As a psychology student, our lecturers taught us that we could no longer tell our patients that they were experiencing a nervous breakdown. Rather we had to sugar coat and watch our weighty words and instead speak of burnout, which is precisely the same thing as a breakdown. Burnout is a breakdown of the emotions, the body, and the mental state due to prolonged stress and trauma, this results in an intense inability to cope.

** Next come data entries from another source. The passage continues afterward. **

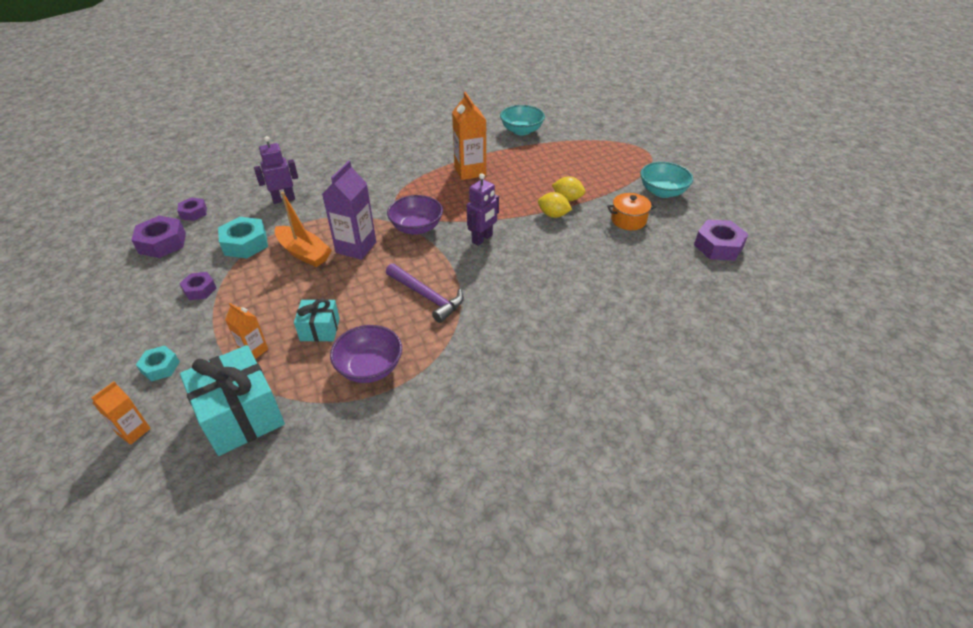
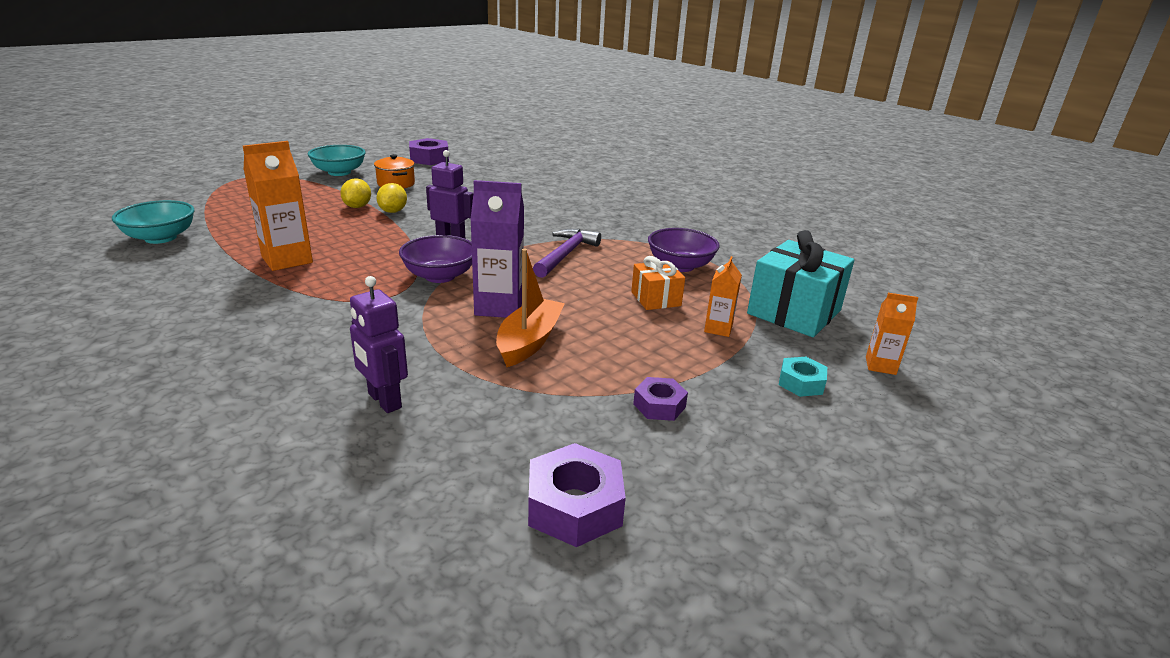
camera: 110 degrees left, 15 degrees down
purple nut [177,197,207,221] -> none
turquoise nut [218,217,268,258] -> none
turquoise gift [294,299,340,342] -> orange gift [631,256,685,310]

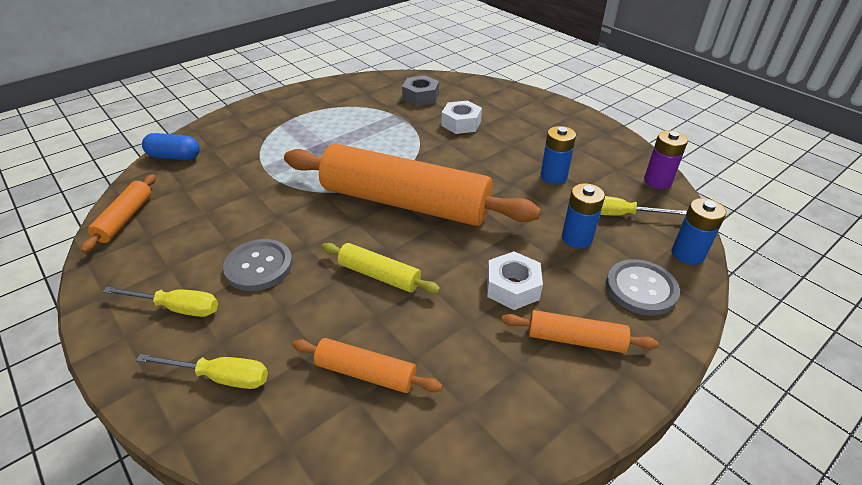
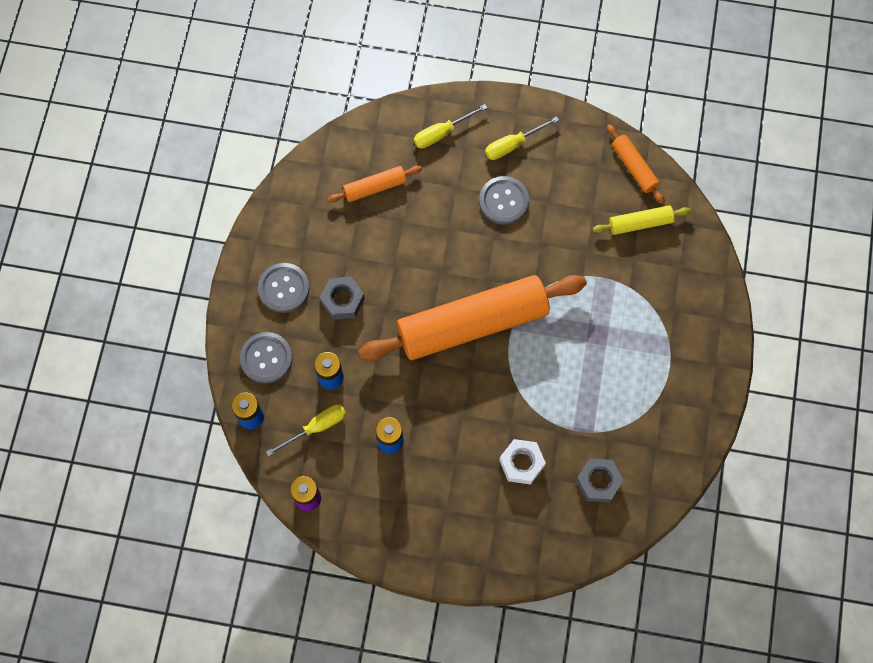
camera: 140 degrees right, 30 degrees up
blue capsule [142,133,200,160] -> none
yellow rolling pin [322,243,440,293] -> yellow rolling pin moved to [593,205,691,235]
white nut [487,251,543,310] -> grey nut [320,277,365,320]
orange rolling pin [502,310,659,353] -> grey button [258,263,309,313]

I had my first taste of burnout in 2009 and then I had burnout again in 2012. I prefer to call it a nervous breakdown, because that’s what it felt like, a breakdown. A month after I collapsed emotionally, I fell ill and found myself in bed for a few months. A few months that changed my life. I had experienced everything that is on the burn out list, except I had experienced them all at once. Job loss, relocation (from the city to the countryside), I had lost my support systems and I was trying to help my husband through an intense season of depression.
Added to this I was in my master’s year studying Psychology and writing an intensive thesis, I was serving on a charity board, counselling and smiling while being a “pastor’s wife.” Just writing up this list makes me tired and anxious.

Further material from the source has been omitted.